Why Grass-Finished Tallow Matters
We use tallow from 100% grass-fed and grass-finished cattle.
Grass-finished means the cattle are raised and finished on forage, in pastures, rather than being switched to grain, and confined to a feedlot. That forage-based diet produces a different kind of fat, that is measurably richer in all the things that makes tallow beneficial. And for us, it’s the kind of fat we want at the foundation of our skincare.
Grass-finished tallow is naturally rich in beneficial fatty acids and nutrients that help make tallow such a useful ingredient for skin in the first place.
If the animal was raised well, on pasture, in a system built around healthy forage and sound grazing practices, the quality of the fat reflects that. The rendering process preserves that quality, but it can’t create it from nothing. It has to begin with the right source.
A Supply Chain Built to Keep the Ingredient Intact
Every step matters.
The ranchers and their practices, the animals and the land they come from, and our rendering partner.
None of those pieces are interchangeable to us.

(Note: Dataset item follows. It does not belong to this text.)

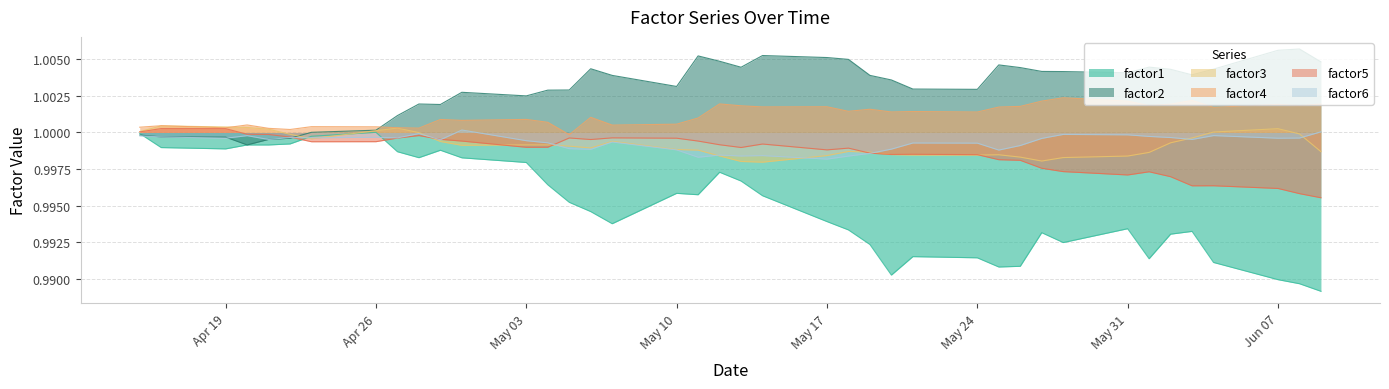

What value does the factor2 series have at 2010-04-22?

1.0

We don’t view tallow as a commodity, that arrives in a bucket. But as the accumulation of years of stewardship, planning, and care for the land. We view it as the foundation of the product, which means its purity, source, and rendering all matter.
That’s why we’ve chosen Montana sourced suet from Old Salt Co-op, and why we partner with a local Montana company to have it rendered.

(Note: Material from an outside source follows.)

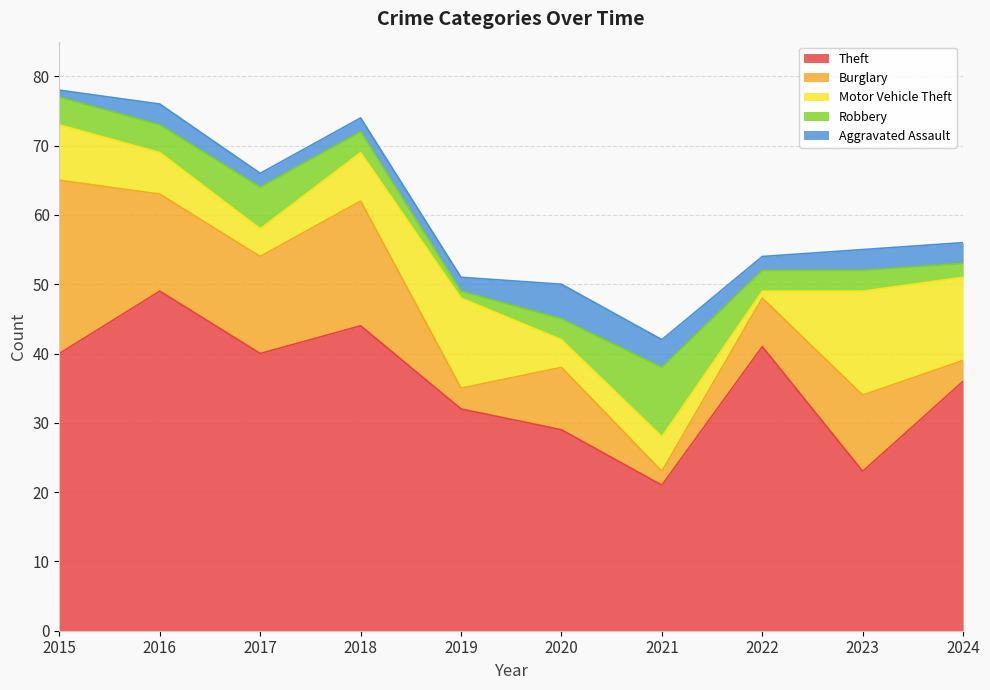

What is the total value across all series at 2021?

42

Each of those decisions supports the same outcome: a clean, stable, nutrient-dense tallow that stays close to its natural state, making it the perfect base for our skincare.
Keeping Montana in the Process
We want Montana in the product, not as a marketing line. Our goal is to provide the highest quality tallow products, but it's about more than that. We also want to support Montana ranches investing into healthy land, strong communities and Montana ranching culture and heritage.
That means sourcing our suet from Montana ranchers, regeneratively raising, grass-finished cattle. And it means partnering with a local company in Bozeman to wet render that tallow using a low heat process that preserves its natural state.
That’s the system behind the ingredient.
And that’s the reason we talk about this supply chain at all: because the process determines the quality.